Au vu du bain de sang que devient la Méditerranée, quasiment 2000 morts par noyade en 2015, je crois, et nous allons brièvement voir pourquoi, que seul une texte poétique peut en rendre compte. On assiste à une accélération de l'histoire de l'Afrique, à la mondialisation des conflits qui s'y déroulent et qui prennent racines dans les phénomènes religieux fanatiques et économiques dont on a déjà abondamment parlé.

Dans cette chanson "En Méditerranée" extraite de l'album Il y avait un jardin (1971) de Georges Moustaki, ce dernier décrit donc ce "bassin" qui voit converger trois continents et qui évidemment se trouve être le foyer de guerres incessantes : "Il y a l'odeur du sang qui flotte sur ses rives..." On ne saurait mieux dire aujourd'hui, le texte est vraiment d'une étonnante actualité!

Poursuivons : l'auteur parle aussi "des îles barbelées" que l'on pourrait comparer à celle de Lampedusa qui est la destination que désirent atteindre les réfugiés lybiens notamment. Les "oliviers", symboles par excellence du biotope méditerranéen, "meurent sous les bombes". Autant de mots tissant le texte et qui font apparaitre, mieux que ne le ferait une description journalistique, linéaire et narrative, la situation dans toute sa dimension tragique et pathologique (au sens strict de pathos).

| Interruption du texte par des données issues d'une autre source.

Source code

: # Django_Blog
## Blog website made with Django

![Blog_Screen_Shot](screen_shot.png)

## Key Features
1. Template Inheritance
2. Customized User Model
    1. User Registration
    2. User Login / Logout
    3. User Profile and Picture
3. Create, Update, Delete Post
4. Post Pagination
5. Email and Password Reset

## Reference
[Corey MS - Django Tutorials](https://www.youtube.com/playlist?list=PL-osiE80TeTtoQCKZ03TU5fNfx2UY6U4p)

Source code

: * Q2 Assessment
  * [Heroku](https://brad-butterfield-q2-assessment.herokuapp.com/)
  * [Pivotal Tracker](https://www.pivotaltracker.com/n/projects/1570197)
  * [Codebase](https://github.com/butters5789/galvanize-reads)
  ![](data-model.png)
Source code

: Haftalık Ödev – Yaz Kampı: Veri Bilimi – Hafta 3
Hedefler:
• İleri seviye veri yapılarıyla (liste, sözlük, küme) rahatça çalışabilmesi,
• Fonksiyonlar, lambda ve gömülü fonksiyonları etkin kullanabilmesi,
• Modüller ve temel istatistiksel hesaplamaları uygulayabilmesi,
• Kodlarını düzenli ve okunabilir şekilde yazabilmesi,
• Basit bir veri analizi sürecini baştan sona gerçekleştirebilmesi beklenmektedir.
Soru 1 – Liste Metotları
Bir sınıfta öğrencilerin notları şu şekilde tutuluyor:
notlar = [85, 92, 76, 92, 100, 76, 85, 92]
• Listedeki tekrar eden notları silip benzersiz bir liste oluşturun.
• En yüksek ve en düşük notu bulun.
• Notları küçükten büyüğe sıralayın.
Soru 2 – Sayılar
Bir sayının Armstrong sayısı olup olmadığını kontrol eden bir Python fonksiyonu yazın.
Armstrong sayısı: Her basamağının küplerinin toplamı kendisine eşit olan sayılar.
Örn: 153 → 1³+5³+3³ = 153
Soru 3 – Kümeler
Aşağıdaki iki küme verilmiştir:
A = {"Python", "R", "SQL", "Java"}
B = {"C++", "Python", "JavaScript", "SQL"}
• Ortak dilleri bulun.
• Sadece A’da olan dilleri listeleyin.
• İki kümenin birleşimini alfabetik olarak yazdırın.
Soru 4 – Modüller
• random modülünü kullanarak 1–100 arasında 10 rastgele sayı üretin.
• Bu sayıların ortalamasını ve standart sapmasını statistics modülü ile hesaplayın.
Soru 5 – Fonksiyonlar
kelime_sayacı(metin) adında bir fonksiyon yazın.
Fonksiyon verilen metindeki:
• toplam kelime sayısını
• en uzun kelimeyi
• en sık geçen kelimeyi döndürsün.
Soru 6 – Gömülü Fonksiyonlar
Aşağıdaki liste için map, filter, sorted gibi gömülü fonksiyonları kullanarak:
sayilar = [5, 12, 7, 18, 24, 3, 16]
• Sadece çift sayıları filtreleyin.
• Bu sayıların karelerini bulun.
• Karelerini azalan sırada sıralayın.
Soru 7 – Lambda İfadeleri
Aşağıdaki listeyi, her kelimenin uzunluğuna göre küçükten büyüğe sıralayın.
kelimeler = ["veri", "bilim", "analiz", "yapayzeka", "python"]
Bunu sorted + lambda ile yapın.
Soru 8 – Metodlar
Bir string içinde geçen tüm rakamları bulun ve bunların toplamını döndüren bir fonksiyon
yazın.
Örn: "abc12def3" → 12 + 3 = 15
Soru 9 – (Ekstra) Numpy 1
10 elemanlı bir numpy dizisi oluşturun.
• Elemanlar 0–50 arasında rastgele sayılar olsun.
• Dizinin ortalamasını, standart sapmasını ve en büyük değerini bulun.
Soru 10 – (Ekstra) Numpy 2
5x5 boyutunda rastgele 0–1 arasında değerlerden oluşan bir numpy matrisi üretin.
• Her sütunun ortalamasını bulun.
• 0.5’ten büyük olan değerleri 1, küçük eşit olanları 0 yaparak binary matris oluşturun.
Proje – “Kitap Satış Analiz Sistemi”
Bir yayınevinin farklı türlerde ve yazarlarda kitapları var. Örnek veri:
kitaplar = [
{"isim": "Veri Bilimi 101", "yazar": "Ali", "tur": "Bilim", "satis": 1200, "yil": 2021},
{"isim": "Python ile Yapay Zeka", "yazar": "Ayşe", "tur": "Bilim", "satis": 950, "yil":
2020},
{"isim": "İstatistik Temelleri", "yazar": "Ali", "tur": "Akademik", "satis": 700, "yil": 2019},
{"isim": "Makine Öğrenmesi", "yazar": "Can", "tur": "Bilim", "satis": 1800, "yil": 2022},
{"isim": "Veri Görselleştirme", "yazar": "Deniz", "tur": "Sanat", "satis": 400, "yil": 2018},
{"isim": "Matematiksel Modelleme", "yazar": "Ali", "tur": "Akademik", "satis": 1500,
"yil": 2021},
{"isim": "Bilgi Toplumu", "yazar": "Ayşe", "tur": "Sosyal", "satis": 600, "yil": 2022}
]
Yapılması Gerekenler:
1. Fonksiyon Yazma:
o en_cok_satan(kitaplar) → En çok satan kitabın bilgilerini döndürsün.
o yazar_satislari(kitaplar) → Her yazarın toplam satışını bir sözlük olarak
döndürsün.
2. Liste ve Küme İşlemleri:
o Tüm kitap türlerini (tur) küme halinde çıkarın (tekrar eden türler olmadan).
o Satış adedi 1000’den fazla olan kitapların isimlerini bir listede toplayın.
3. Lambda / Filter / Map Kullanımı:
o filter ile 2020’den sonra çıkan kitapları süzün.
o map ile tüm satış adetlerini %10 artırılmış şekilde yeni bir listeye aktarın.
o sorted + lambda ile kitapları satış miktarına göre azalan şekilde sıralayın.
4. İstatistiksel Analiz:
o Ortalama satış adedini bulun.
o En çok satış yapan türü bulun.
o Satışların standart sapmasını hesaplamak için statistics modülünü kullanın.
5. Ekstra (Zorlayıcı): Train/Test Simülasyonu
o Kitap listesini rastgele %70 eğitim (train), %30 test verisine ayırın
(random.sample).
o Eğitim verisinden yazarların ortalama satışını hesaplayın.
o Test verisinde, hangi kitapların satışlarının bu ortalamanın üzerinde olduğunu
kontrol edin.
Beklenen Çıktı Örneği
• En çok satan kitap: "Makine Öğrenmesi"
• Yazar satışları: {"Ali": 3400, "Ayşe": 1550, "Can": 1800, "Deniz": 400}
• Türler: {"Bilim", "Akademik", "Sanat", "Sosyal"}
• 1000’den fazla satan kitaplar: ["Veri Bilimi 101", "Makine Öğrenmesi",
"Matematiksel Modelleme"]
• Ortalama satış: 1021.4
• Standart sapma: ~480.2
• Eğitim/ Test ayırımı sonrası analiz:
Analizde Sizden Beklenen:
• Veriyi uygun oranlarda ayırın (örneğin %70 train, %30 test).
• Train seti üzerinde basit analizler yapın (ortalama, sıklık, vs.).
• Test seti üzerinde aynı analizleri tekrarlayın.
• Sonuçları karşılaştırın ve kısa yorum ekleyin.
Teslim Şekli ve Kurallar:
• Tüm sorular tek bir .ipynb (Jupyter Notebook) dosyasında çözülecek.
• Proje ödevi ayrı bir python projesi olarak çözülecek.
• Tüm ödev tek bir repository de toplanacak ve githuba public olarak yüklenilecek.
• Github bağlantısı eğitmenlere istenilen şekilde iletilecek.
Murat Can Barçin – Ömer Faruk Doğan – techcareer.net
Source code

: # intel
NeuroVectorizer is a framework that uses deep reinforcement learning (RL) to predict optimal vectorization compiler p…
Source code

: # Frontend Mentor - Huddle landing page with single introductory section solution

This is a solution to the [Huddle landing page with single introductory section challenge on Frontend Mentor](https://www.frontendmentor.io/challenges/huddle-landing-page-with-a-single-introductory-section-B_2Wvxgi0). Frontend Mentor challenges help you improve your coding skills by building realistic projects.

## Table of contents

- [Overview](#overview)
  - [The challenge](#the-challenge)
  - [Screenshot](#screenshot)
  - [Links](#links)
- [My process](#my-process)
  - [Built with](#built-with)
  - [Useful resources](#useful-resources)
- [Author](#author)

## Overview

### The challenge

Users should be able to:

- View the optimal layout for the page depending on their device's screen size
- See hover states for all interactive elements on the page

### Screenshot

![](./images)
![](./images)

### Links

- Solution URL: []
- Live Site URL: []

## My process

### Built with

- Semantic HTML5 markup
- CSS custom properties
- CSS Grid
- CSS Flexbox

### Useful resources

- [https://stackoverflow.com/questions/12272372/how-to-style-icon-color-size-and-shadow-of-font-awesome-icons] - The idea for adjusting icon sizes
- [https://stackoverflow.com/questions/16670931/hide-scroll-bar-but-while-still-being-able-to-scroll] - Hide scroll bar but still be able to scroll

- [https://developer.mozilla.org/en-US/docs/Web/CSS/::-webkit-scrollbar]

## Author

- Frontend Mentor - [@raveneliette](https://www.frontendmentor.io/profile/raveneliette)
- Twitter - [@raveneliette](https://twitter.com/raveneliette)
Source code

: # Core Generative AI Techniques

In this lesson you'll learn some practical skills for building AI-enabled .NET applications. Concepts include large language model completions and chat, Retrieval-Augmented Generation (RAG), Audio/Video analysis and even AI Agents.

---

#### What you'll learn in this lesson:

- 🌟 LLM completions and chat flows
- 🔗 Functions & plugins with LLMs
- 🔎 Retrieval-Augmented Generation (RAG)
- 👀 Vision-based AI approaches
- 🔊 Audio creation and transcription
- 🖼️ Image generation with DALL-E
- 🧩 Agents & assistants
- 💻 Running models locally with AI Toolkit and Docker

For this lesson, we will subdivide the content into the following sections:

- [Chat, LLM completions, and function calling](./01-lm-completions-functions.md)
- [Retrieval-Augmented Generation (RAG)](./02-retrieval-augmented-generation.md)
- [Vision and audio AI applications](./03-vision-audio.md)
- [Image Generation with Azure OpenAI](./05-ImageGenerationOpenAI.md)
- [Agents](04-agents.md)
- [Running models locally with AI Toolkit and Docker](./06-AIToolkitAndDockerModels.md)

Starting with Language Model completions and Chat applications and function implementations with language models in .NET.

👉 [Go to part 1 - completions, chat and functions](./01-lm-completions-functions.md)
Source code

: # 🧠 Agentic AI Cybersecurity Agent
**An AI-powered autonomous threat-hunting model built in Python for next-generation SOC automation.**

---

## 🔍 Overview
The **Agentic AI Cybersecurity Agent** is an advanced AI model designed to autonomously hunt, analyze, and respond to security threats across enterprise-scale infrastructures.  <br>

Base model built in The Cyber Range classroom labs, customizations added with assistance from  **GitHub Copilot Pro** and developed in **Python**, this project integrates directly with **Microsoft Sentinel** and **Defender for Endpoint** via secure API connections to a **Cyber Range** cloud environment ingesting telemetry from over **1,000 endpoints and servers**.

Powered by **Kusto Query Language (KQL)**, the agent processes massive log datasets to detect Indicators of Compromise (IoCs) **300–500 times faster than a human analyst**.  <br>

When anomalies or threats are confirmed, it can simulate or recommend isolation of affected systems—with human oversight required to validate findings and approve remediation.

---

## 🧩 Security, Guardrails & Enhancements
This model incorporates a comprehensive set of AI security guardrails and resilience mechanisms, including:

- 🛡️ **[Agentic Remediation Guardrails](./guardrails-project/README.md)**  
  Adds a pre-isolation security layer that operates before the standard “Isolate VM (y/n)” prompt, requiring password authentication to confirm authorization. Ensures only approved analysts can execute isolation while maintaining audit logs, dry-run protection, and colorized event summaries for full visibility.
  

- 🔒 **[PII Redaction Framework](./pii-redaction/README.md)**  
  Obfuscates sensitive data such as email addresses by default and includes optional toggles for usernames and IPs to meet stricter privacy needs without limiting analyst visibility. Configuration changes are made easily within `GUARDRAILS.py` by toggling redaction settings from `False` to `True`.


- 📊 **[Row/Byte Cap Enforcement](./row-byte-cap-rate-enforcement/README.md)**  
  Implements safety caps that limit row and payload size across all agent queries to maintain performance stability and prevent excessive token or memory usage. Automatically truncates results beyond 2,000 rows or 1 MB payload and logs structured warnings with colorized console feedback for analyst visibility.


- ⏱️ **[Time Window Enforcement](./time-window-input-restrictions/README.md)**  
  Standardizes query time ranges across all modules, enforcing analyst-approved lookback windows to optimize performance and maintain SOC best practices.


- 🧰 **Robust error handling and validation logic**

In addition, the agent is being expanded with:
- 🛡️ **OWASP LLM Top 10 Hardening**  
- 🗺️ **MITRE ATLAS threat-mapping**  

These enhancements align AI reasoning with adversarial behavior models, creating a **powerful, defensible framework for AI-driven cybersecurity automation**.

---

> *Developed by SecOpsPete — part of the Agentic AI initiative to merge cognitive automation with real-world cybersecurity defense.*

La poésie qui vient du grec poiein signifiant faire, créer, fait advenir le monde à l'être, le révèle par l'éclaircie de la signification. Heidegger dans Acheminement vers la parole montre en effet que le mot précède le sens. Le mot n'est donc pas seulement un signifiant, l'expression sonore d'un signifié préalable qu'il s'agirait d'évoquer. Il faut comprendre la pensée comme un chaos, un matériau, un tout indéterminé. Un peu comme la sculpture est déjà contenue dans le bloc de marbre auquel l'artiste donne forme, il faut, et c'est strictement une révolution, considérer le mot comme ce qui informe, donne forme et fait advenir au jour (aletheia, vérité en grec, étymologiquement : levée du voile) ce qui est parlé. La poésie (ou l'art en général), révèle la vérité de l'être, nous dévoile l'objet de la pensée. Le temple découvre le rocher sur lequel il est construit. C'est le Parthénon qui nous découvre l'Acropole et non l'inverse, la statue qui découvre la nudité indéterminée (nature pure) du bloc de marbre.

Telle est la force de cette chanson, elle ne décrit pas la Méditerranée comme si cette dernière pouvait être saisie d'un regard dans sa géographie et son histoire (en droit infinis et comme si elle était, finalement, déjà art ou tableau-image, circonscrite) mais la fait naître littéralement sous nos yeux, la fait apparaitre dans la nudité d'un commencement.

Espérons, même si cela exigerait de fortes et réelles volontés politiques et qu'il n'y a aucune fatalité dans les évènements actuels, que la "colombe" reprenne un jour son vol au-dessus de notre mer et qu'un "bel été" illumine enfin continûment les peuples qui la bordent.